Bank of China's bad-loan buffer sinks closer to minimum allowed
Bank of China Ltd. ground out a second straight quarter of 1 percent profit growth and its earnings statement pointed to a looming drag from the need to set aside more money for bad loans.
The lender's bad-loan coverage ratio, a measure of provisions for nonperforming loans, declined to 157 percent as of June 30 from 188 percent at the beginning of the year, according to the company's exchange filing on Friday. The minimum level allowed is 150 percent.
That's the lowest among Chinese banks that have reported first-half earnings and points to the toll that a rising tide of bad loans will take on future earnings. Bank of China is the third of the big four lenders to report this week, after Industrial & Commercial Bank of China Ltd. and Agricultural Bank of China Ltd. posted second-quarter earnings that were almost flat from a year earlier. China Construction Bank Corp.'s earnings are due on Sunday.

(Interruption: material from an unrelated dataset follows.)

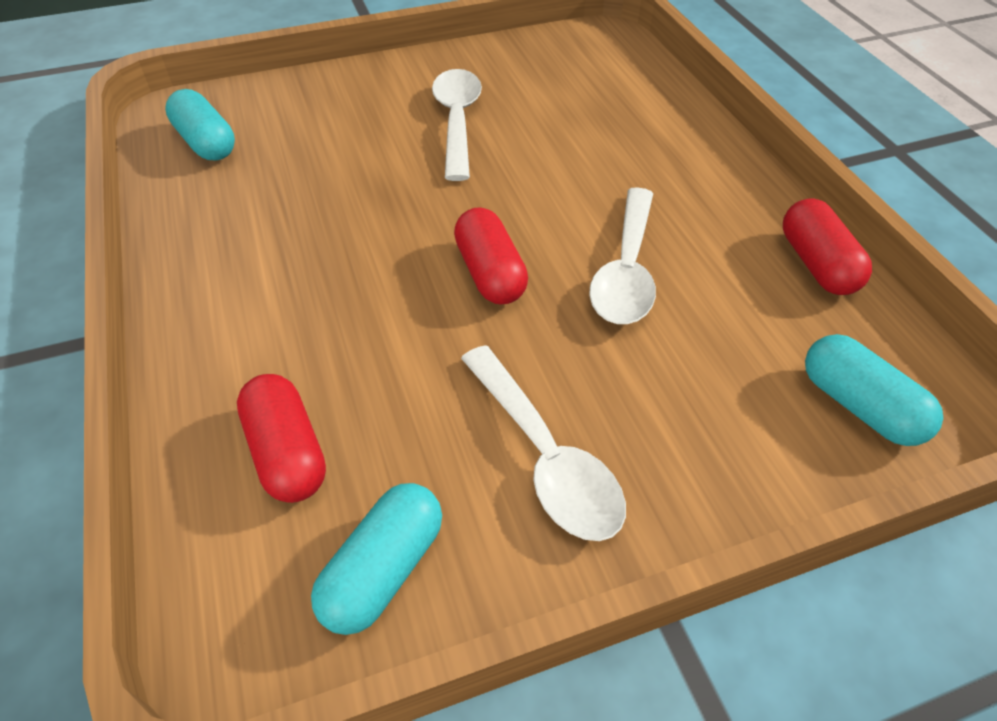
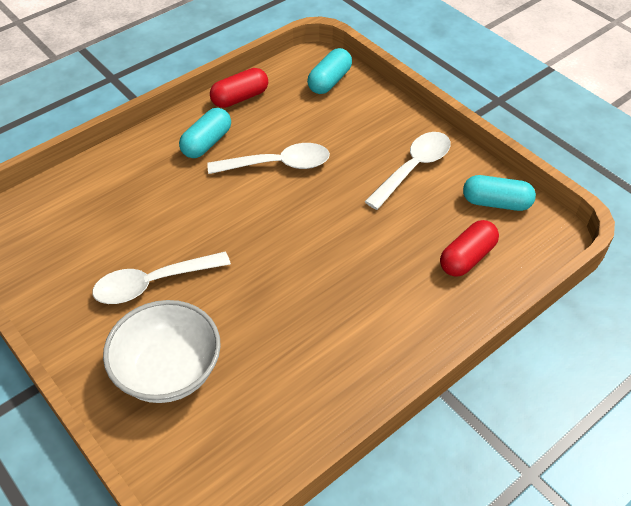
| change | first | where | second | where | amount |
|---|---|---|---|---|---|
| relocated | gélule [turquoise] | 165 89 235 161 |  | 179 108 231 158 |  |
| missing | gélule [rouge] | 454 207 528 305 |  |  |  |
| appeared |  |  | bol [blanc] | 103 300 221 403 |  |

At a press briefing in Beijing, Bank of China President Chen Siqing said that the Chinese economy faces downward pressure in the second half and that interestrate liberalization and cuts to benchmark rates will put pressure on bank margins. The lender's net interest margin was 2.18 percent as of June 30, down from 2.27 percent a year earlier.

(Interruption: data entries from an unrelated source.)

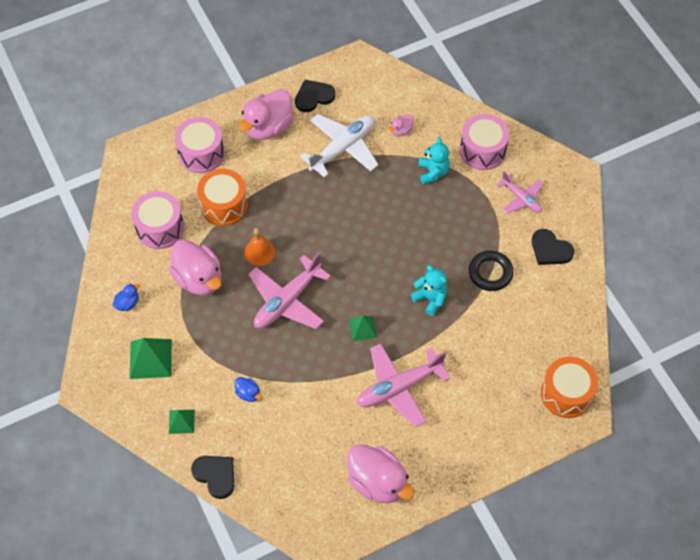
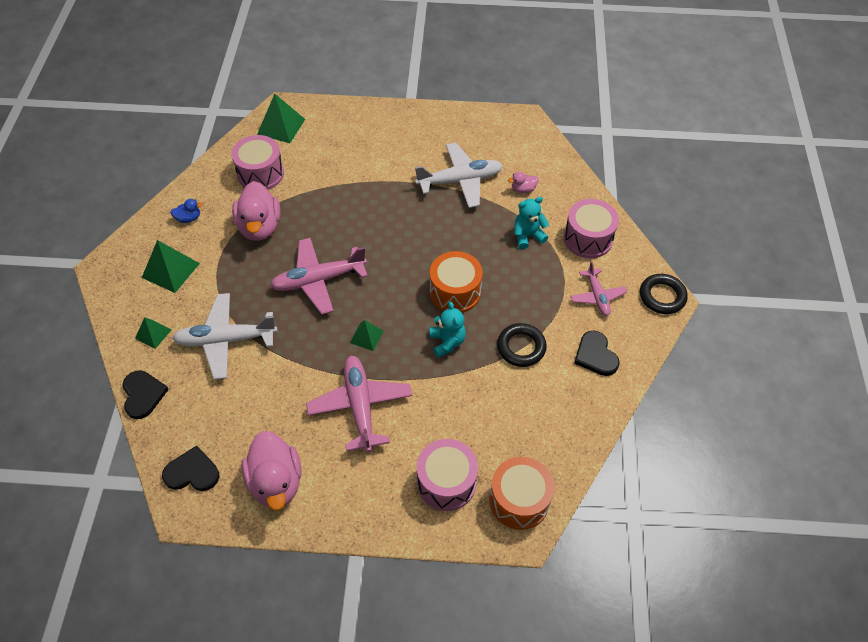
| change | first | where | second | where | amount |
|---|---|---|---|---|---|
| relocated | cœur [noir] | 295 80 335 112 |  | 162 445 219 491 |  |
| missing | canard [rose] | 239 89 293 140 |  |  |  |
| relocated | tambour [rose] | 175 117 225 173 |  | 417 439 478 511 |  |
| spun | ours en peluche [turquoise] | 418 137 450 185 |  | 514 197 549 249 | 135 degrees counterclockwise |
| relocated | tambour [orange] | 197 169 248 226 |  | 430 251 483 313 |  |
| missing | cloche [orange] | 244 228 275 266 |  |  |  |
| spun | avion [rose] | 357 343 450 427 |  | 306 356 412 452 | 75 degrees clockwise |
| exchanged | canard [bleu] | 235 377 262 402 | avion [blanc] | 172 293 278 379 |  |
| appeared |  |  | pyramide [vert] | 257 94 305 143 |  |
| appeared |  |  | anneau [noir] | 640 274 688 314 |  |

Net income at Beijing-based Bank of China rose to 44.9 billion yuan ($7 billion) in the three months ended June 30, according to Friday's statement. Its soured debt rose 24 percent from the beginning of the year to 125 billion yuan as of June 30.
Shares of Bank of China have lost 19 percent in Hong Kong this year, compared with an 8 percent decline in the benchmark Hang Seng Index.
Chinese banks' average bad- loan coverage ratio stood at 198 percent as of June 30, according to the China Banking Regulatory Commission, which requires lenders to maintain provisions of at least 150 percent of the value of soured debt or 2.5 percent of total credit, whichever is higher.